Top of EXERCISE DATA

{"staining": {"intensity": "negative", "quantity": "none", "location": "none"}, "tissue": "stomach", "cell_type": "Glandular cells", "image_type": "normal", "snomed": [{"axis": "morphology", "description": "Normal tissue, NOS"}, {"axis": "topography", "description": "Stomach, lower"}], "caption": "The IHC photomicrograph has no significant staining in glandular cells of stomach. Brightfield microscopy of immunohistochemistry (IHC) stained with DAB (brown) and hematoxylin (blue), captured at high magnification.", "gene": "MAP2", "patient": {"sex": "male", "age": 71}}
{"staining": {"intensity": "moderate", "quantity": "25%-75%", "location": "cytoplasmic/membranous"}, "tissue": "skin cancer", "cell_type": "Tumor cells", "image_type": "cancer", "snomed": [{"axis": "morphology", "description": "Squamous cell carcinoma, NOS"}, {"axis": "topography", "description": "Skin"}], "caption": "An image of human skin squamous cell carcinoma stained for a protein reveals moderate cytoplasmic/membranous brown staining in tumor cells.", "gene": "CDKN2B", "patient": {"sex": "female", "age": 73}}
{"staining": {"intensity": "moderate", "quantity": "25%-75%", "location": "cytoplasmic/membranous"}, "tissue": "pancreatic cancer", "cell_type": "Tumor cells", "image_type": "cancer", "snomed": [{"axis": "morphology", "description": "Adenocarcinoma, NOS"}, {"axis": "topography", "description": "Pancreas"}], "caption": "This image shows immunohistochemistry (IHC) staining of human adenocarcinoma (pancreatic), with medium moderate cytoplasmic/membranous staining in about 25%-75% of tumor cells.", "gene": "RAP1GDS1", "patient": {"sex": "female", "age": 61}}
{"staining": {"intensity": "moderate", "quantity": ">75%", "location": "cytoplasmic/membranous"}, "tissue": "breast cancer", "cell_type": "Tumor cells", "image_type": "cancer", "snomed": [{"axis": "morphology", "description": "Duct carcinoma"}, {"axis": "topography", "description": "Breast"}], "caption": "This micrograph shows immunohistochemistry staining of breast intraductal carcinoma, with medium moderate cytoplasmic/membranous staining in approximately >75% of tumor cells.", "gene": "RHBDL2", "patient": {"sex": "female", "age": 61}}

Bottom of EXERCISE DATA

» ACTION ITEM
Up to and including the line with "image shows immunohistochemistry", reproduce the material above exactly as it appears, starting from its first line.

» TASK RESPONSE
{"staining": {"intensity": "negative", "quantity": "none", "location": "none"}, "tissue": "stomach", "cell_type": "Glandular cells", "image_type": "normal", "snomed": [{"axis": "morphology", "description": "Normal tissue, NOS"}, {"axis": "topography", "description": "Stomach, lower"}], "caption": "The IHC photomicrograph has no significant staining in glandular cells of stomach. Brightfield microscopy of immunohistochemistry (IHC) stained with DAB (brown) and hematoxylin (blue), captured at high magnification.", "gene": "MAP2", "patient": {"sex": "male", "age": 71}}
{"staining": {"intensity": "moderate", "quantity": "25%-75%", "location": "cytoplasmic/membranous"}, "tissue": "skin cancer", "cell_type": "Tumor cells", "image_type": "cancer", "snomed": [{"axis": "morphology", "description": "Squamous cell carcinoma, NOS"}, {"axis": "topography", "description": "Skin"}], "caption": "An image of human skin squamous cell carcinoma stained for a protein reveals moderate cytoplasmic/membranous brown staining in tumor cells.", "gene": "CDKN2B", "patient": {"sex": "female", "age": 73}}
{"staining": {"intensity": "moderate", "quantity": "25%-75%", "location": "cytoplasmic/membranous"}, "tissue": "pancreatic cancer", "cell_type": "Tumor cells", "image_type": "cancer", "snomed": [{"axis": "morphology", "description": "Adenocarcinoma, NOS"}, {"axis": "topography", "description": "Pancreas"}], "caption": "This image shows immunohistochemistry (IHC) staining of human adenocarcinoma (pancreatic), with medium moderate cytoplasmic/membranous staining in about 25%-75% of tumor cells.", "gene": "RAP1GDS1", "patient": {"sex": "female", "age": 61}}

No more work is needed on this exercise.